Nada más cuerdo, por cierto, que los consejos con que Don Quijote alecciona a Sancho, cuando le cree llamado a gobernar la ínsula Barataria. Al recordar ahora ese pasaje, me parece oír a Alfonso. El hidalgo habla a su escudero con esa familiaridad sorprendente que surge en la obra de Cervantes entre el hombre que ha pasado años y años entregado a la lectura y el humilde campesino, que no ha hecho otra cosa que trabajar con sus manos de sol a sol para sacar adelante a su familia. Don Quijote, con palabras serenas y claras, hace ver a Sancho la grave responsabilidad que va a contraer, la dificultad de gobernar a otros seres humanos, y le recomienda normas sencillas de comportamiento, le dice que sea justo, pero dado siempre a la clemencia, que sienta compasión por los débiles y necesitados, y que nunca olvide su origen, que jamás reniegue o se avergüence de su familia y de su aldea. En fin, que no se envanezca por el triunfo mundano y que en todo momento recuerde que no hay negocio que importe más que la salvación del alma.

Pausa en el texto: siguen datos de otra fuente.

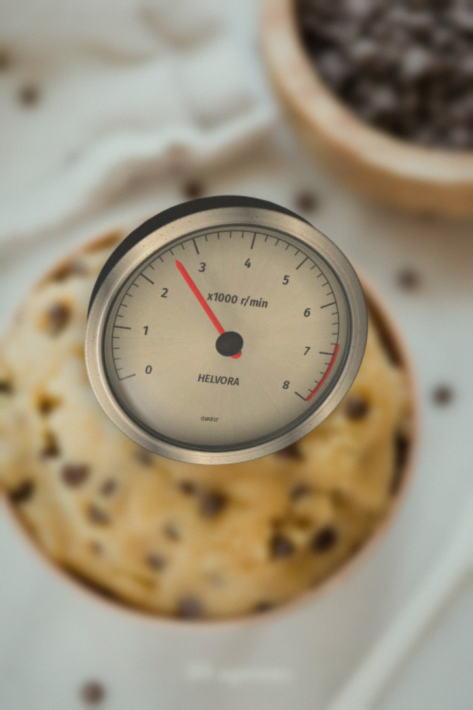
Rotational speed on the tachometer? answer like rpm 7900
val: rpm 2600
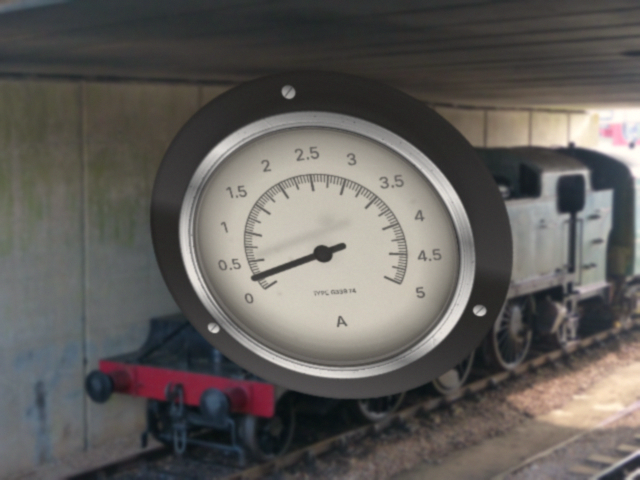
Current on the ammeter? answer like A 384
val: A 0.25
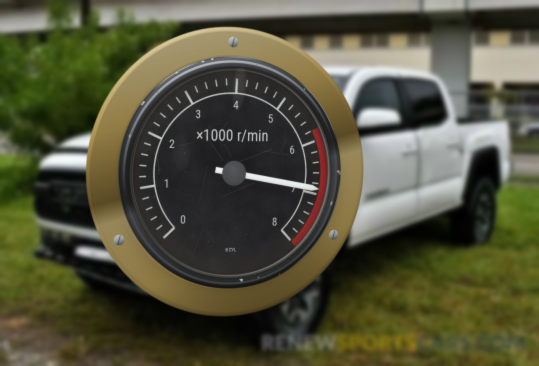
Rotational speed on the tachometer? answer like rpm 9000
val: rpm 6900
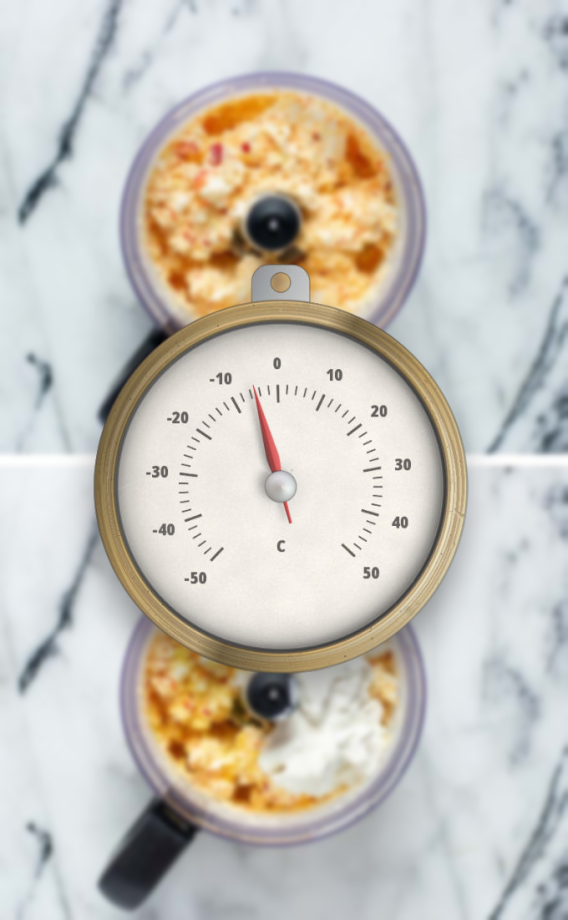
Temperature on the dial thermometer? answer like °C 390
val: °C -5
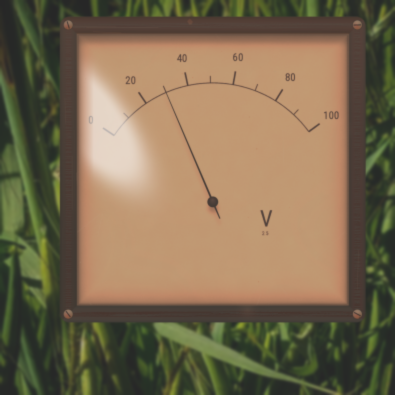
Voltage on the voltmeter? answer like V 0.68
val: V 30
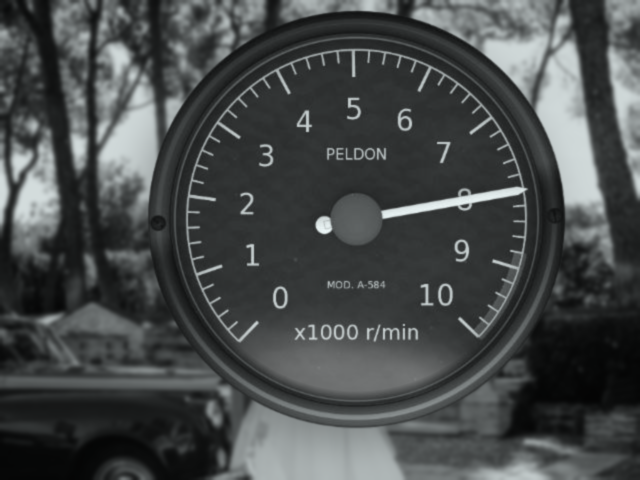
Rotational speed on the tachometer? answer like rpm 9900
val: rpm 8000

Son unas páginas impregnadas de sencillez, ternura y amor. Por eso me hacen pensar en Alfonso, imaginarlo como el hidalgo que, lleno de sabiduría y de bondad, de comprensión e indulgencia hacia su prójimo, nos guía en el duro camino de la vida.
Francisco Javier Bernad Morales

Comentarios

  1. Paco,tal vez ésta sea la mejor homilía que se haya hecho en un funeral. Sabes bien que comparto contigo la admiración por el amigo y compañero espiritual que tuvimos la suerte de tropezar. Él nos descubrió senderos llenos de luz, tanto desde el punto de vista intelectual, religioso o humano. Sin duda alguna alimentó nuestra autoestima y nos sacó del letargo en el que estuvimos inmersos tras conocidos fracasos.Yo como tu estaré eternamente agradecida y también desde aquí quiero elevar una oración en la seguridad de que se encuentra con Cristo Resucitado.